A LFSN Consultoria pertence a Luís Fernando Sendai Nakandakari, que seria filho de Shinko. O endereço informado à Receita Federal é um apartamento num prédio residencial no bairro do Brooklin, na Zona Sul de São Paulo. Os pagamentos foram feitos por meio de transferências eletrônicas a Luís Fernando e a Juliana Sendai Nakandakari.
Pagamento foi feito até junho, depois de deflagrada a Lava Jato
As notas fiscais foram emitidas entre 2010 e 2014. Segundo a planilha de pagamentos apresentada à Justiça pela Galvão Engenharia, o primeiro pagamento ocorreu em novembro de 2010 e o mais recente é de 25 de junho de 2014 - cerca de dois meses depois de a Operação Lava-Jato ter sido deflagrada pela Polícia Federal.

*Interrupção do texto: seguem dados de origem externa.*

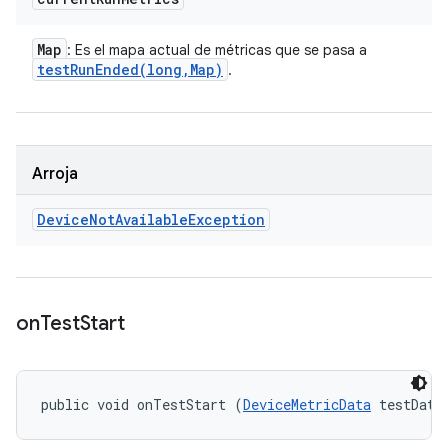
Map
: Es el mapa actual de métricas que se pasa a
testRunEnded(
long
,
Map)
.
Arroja
Device
Not
Available
Exception
on
Test
Start
public void onTestStart (
DeviceMetricData
 testData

Fonseca, que teve prisão preventiva decretada, tenta provar que não fazia parte da organização do cartel de empreiteiras, mas foi vítima de extorsão. Em depoimento, ele afirmou que cedeu à pressão de Shinko porque a Galvão Engenharia vinha sendo sucessivamente preterida e o nome da empresa havia sido excluído da lista das "convidadas" a partipar da licitação.
Segundo informou na semana passada o advogado de Fonseca, José Luis de Oliveira Lima, a Galvão Engenahria obteve contratos com a Petrobras “de forma lícita”, mas depois disso passou a ser vítima de extorsão e concussão (ato de exigir para si ou para outrem, dinheiro ou vantagem em razão da função que ocupa).
Em depoimento à PF, Fonseca também afirmou que destino de parte do dinheiro foi o Partido Progressista (PP), que integra a base aliada do governo Dilma Rousseff.